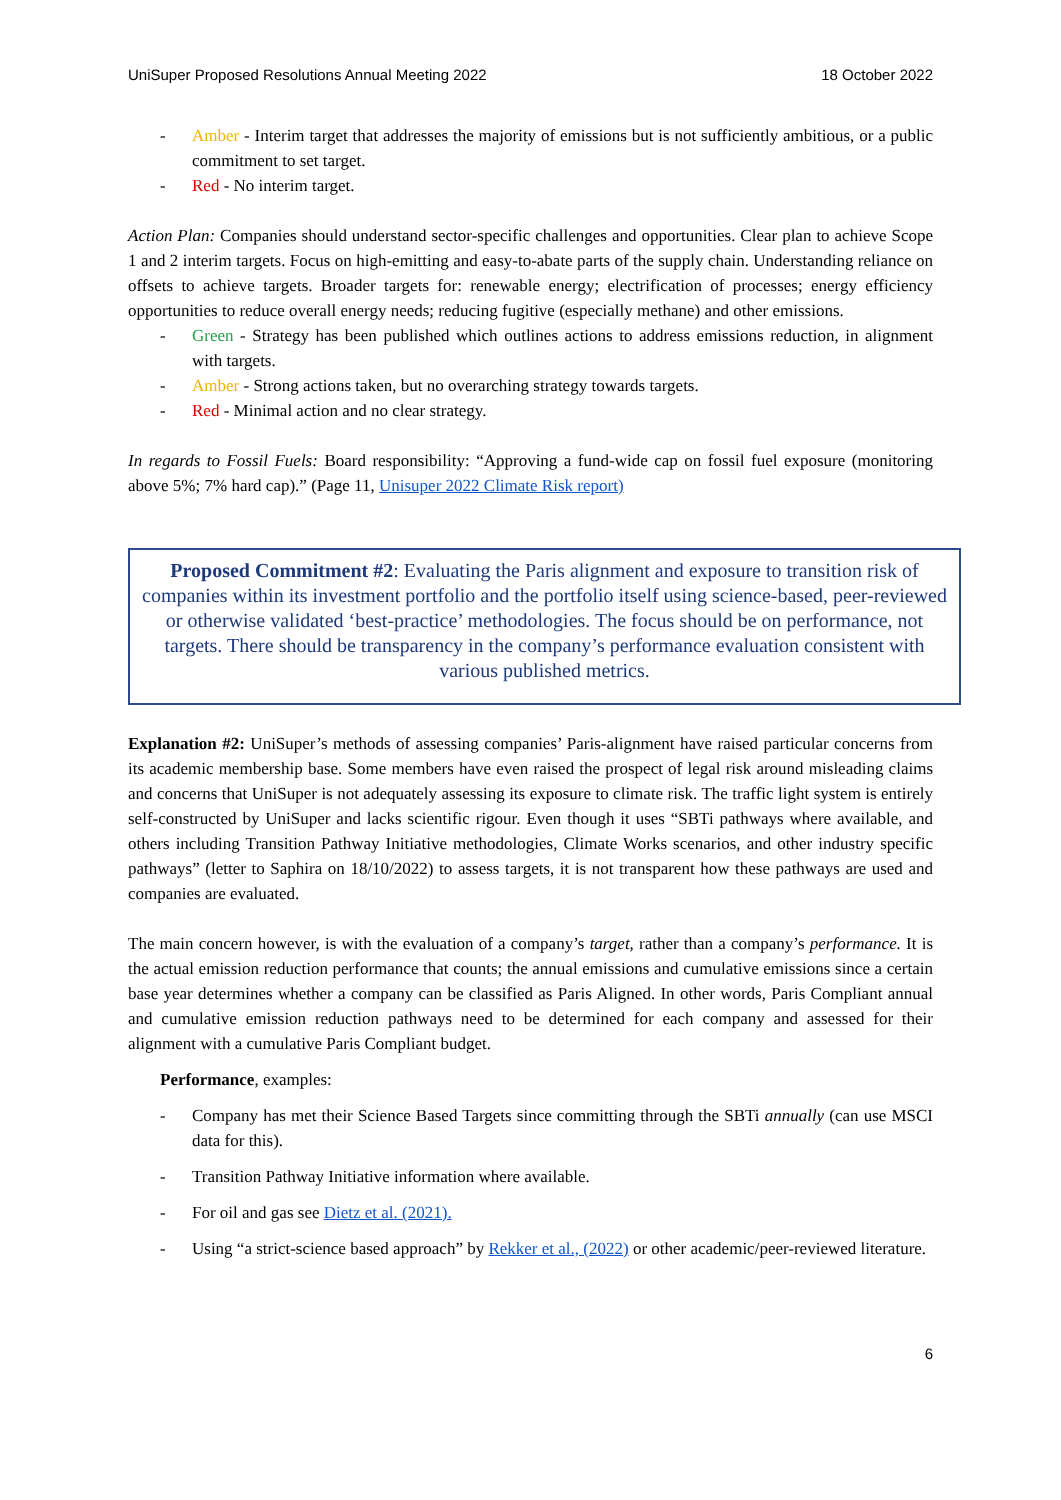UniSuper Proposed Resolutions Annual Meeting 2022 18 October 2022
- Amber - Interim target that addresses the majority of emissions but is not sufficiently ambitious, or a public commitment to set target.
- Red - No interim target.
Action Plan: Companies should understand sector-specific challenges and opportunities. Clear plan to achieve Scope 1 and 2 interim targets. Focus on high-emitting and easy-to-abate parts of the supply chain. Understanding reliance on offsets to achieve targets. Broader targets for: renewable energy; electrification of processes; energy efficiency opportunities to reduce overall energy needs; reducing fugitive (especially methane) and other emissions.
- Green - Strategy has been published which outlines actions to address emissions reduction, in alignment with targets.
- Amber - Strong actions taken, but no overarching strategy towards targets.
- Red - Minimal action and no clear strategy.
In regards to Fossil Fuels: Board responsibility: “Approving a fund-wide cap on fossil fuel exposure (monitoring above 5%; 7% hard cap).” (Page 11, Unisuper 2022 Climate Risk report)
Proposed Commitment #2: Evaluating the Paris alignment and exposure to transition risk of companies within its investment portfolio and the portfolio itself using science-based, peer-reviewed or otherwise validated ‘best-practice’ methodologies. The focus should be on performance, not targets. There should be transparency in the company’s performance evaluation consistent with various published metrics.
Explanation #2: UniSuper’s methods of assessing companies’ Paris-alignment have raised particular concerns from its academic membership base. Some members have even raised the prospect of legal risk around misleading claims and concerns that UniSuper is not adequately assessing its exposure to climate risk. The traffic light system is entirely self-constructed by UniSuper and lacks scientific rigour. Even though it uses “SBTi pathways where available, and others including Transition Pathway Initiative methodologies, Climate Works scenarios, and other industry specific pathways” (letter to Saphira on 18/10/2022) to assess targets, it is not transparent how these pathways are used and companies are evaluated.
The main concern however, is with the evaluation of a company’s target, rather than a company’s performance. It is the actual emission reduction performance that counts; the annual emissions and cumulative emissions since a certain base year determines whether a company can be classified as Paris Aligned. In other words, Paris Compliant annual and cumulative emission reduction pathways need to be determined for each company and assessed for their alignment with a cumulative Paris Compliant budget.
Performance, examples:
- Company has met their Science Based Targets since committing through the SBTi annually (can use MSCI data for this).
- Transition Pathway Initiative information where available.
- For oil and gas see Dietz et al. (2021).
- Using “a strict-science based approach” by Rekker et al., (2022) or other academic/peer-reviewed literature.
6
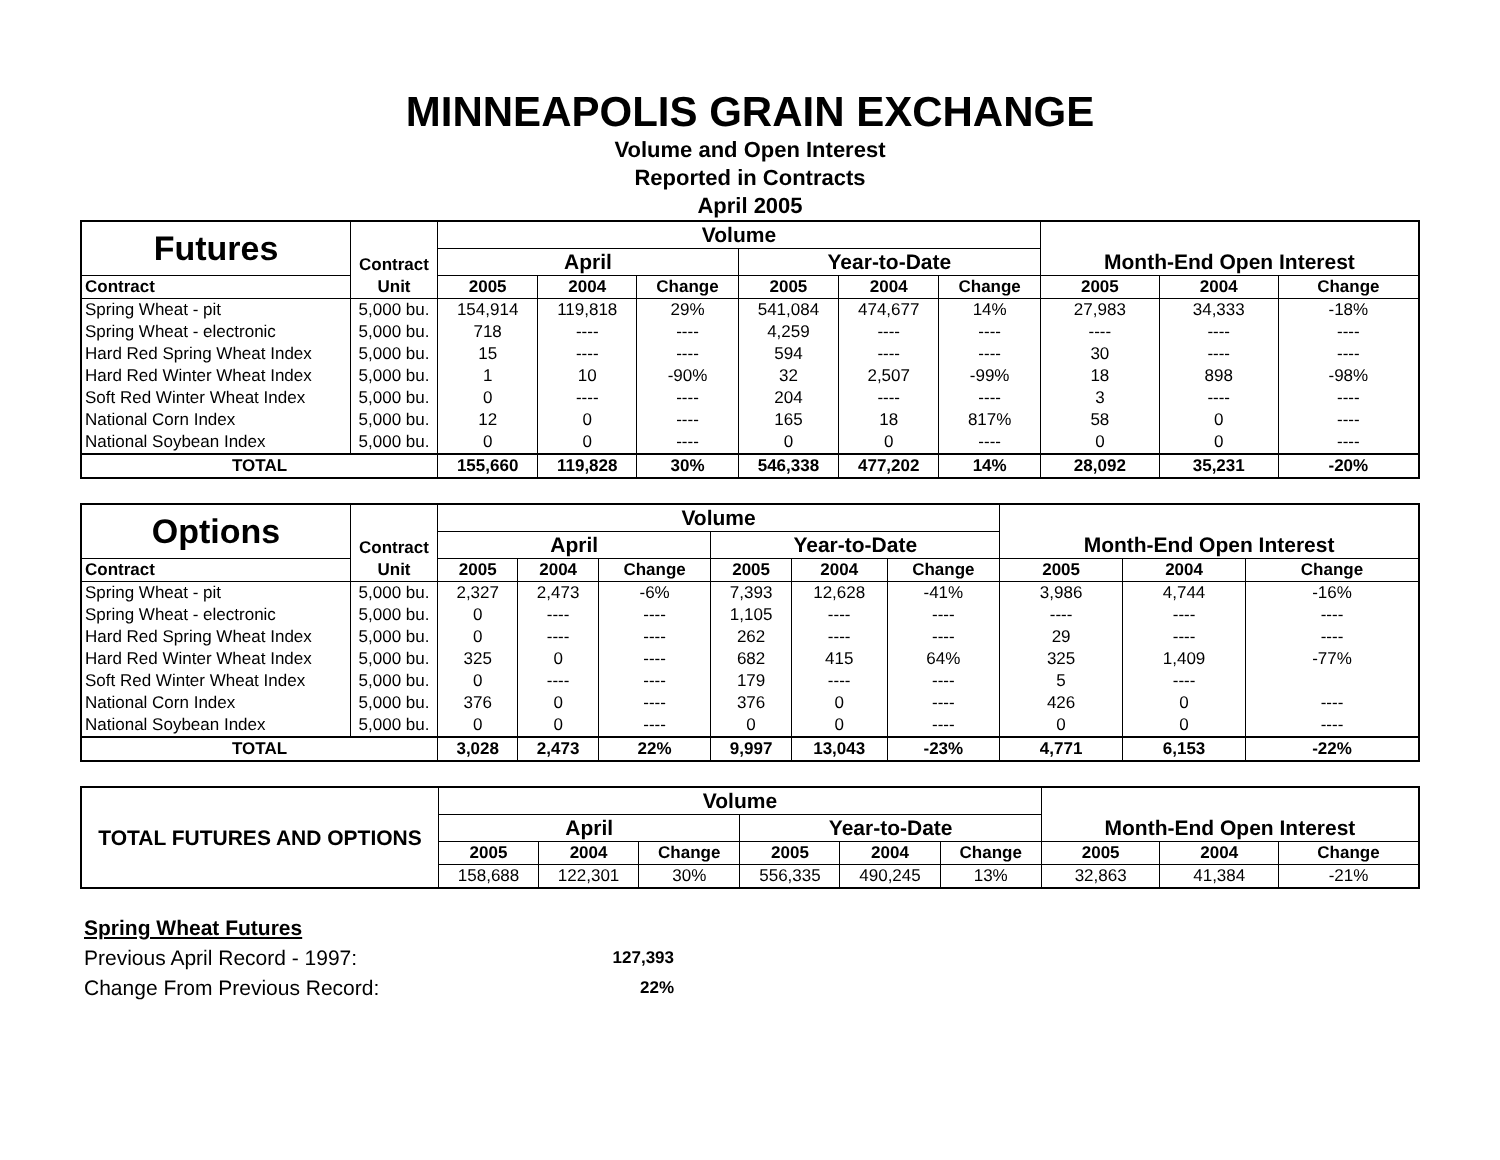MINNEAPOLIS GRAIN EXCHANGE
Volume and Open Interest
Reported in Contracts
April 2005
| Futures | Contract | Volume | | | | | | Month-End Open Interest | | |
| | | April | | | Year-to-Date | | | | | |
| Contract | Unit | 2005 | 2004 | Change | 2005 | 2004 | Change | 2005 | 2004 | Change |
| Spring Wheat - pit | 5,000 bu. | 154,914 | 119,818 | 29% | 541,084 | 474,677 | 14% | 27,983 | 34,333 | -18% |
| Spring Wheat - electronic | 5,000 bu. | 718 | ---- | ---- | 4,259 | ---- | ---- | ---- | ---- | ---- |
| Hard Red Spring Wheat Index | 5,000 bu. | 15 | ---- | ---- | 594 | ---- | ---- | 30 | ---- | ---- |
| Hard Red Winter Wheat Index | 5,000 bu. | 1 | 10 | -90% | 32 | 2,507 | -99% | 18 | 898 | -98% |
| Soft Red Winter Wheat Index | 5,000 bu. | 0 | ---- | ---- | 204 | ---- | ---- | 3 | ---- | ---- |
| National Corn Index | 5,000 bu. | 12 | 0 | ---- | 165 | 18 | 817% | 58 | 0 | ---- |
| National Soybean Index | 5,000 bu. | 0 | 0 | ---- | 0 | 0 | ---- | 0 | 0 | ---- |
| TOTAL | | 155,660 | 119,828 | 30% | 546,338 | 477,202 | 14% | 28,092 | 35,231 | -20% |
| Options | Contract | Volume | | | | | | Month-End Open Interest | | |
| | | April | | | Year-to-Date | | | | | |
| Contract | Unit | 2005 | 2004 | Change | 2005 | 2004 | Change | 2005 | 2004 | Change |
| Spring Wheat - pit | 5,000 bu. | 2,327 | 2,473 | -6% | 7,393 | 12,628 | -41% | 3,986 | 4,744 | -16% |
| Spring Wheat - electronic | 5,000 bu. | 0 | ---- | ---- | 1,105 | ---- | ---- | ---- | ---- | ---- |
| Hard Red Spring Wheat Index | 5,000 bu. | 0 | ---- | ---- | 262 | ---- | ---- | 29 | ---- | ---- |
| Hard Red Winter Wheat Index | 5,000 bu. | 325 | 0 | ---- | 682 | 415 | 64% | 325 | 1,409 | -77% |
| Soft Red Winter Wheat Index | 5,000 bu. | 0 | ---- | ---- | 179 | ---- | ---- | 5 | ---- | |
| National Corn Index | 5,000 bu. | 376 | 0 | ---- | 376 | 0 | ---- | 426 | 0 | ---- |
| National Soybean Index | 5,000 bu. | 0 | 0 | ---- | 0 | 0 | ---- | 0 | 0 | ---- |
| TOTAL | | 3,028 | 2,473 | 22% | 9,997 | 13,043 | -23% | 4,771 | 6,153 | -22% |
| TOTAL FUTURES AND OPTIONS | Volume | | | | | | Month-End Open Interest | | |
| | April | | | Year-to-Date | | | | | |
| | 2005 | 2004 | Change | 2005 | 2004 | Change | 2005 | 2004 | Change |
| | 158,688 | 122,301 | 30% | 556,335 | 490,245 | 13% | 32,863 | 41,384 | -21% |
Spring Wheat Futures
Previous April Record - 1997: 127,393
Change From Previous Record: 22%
--
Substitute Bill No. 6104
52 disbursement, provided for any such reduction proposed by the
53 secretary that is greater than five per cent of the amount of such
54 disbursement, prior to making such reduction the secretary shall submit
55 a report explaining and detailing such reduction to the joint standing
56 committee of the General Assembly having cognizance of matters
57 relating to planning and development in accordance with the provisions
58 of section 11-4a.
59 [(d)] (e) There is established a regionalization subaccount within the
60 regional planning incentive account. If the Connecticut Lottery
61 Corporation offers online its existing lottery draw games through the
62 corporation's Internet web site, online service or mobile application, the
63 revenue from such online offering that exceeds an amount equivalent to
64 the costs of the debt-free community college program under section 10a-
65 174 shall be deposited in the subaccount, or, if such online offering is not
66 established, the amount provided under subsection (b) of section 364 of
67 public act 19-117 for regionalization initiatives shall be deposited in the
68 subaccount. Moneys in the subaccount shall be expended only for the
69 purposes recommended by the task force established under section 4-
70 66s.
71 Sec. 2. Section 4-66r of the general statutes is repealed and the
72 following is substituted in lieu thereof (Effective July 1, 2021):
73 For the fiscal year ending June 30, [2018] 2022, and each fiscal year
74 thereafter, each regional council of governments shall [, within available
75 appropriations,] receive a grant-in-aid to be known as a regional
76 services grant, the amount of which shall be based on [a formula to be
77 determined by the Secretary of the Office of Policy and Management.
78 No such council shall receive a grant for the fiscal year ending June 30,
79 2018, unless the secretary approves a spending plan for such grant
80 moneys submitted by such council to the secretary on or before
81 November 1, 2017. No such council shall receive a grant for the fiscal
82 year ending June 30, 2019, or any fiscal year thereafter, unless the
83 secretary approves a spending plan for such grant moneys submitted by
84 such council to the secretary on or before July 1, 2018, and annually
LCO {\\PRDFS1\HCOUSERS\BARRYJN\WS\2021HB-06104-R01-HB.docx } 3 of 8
...
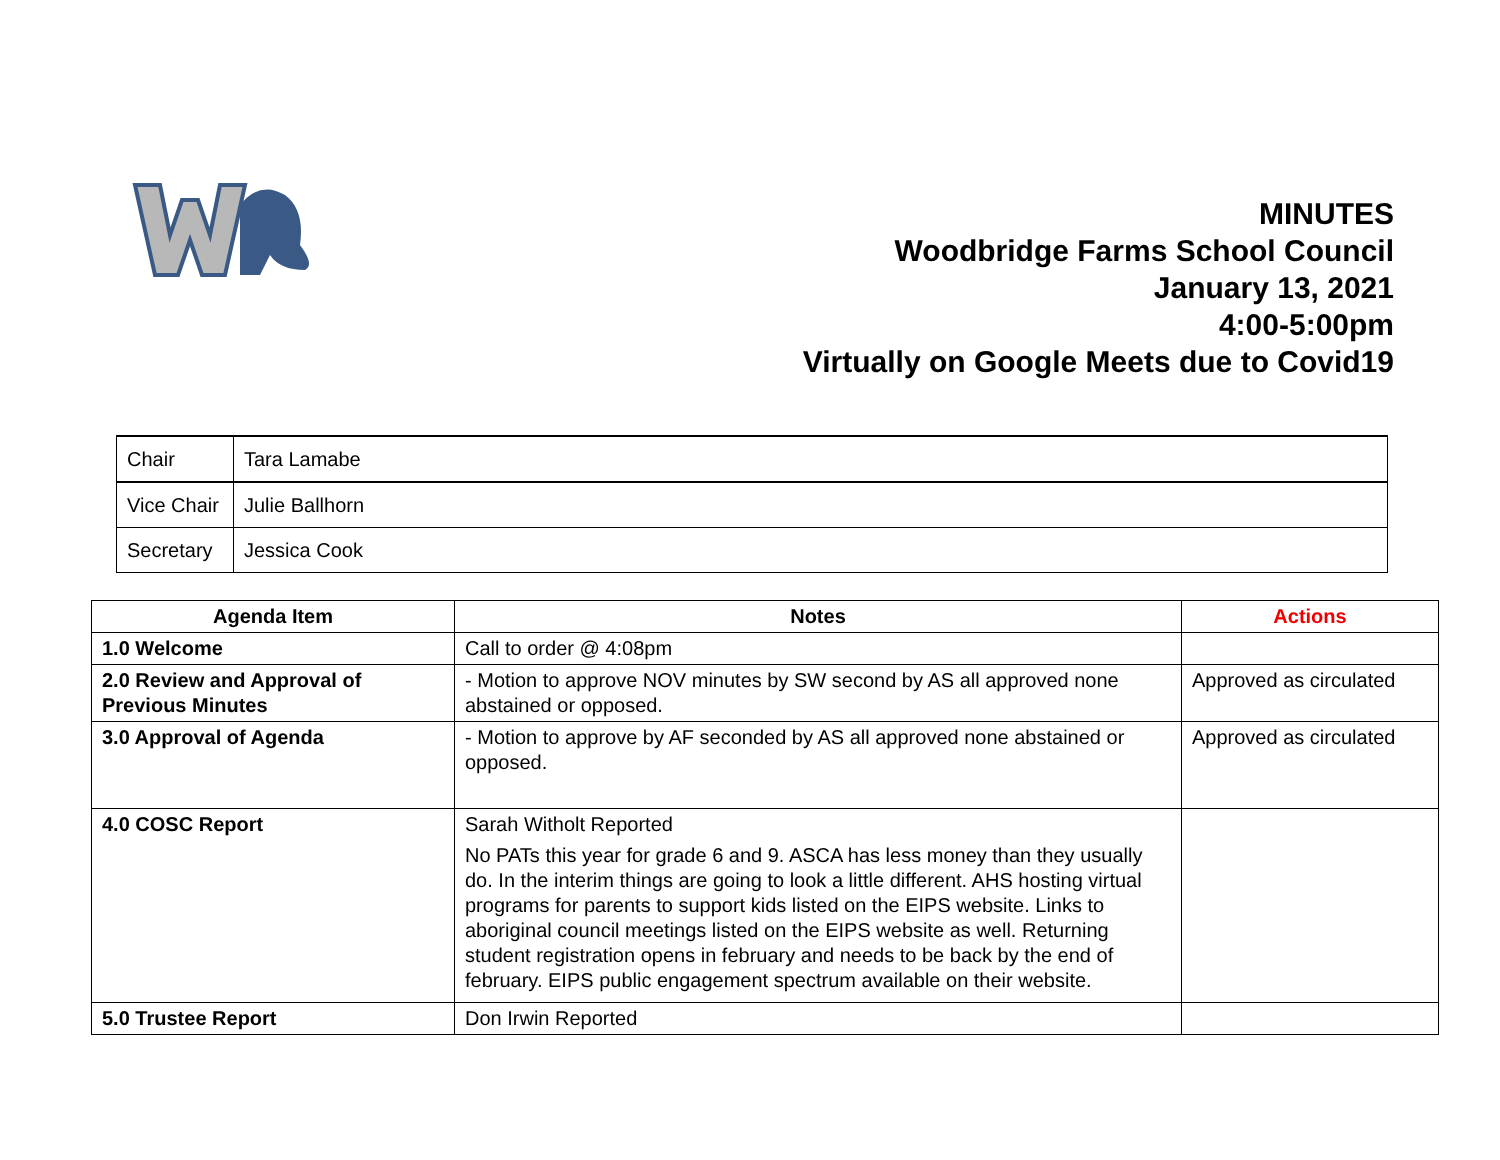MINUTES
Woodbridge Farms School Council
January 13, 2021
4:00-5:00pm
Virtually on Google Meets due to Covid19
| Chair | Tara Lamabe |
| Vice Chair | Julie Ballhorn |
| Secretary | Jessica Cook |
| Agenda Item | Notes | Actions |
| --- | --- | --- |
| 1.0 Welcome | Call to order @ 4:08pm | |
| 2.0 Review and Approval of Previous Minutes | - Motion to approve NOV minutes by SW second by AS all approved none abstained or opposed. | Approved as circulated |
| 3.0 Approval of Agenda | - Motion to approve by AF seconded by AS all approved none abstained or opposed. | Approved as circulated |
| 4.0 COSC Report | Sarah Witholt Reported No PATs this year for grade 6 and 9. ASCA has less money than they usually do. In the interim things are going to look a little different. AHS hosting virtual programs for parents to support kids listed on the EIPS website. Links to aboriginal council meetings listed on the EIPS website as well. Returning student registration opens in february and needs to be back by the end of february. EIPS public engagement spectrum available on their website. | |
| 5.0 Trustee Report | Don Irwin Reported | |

> [Work request] From the records above, print exactly the lines that run from the line with "Reported in Contracts" to the line with "5,000 bu. | 718", inclusive.

> [Expected answer]
Reported in Contracts
April 2005
| Futures | Contract | Volume | | | | | | Month-End Open Interest | | |
| | | April | | | Year-to-Date | | | | | |
| Contract | Unit | 2005 | 2004 | Change | 2005 | 2004 | Change | 2005 | 2004 | Change |
| Spring Wheat - pit | 5,000 bu. | 154,914 | 119,818 | 29% | 541,084 | 474,677 | 14% | 27,983 | 34,333 | -18% |
| Spring Wheat - electronic | 5,000 bu. | 718 | ---- | ---- | 4,259 | ---- | ---- | ---- | ---- | ---- |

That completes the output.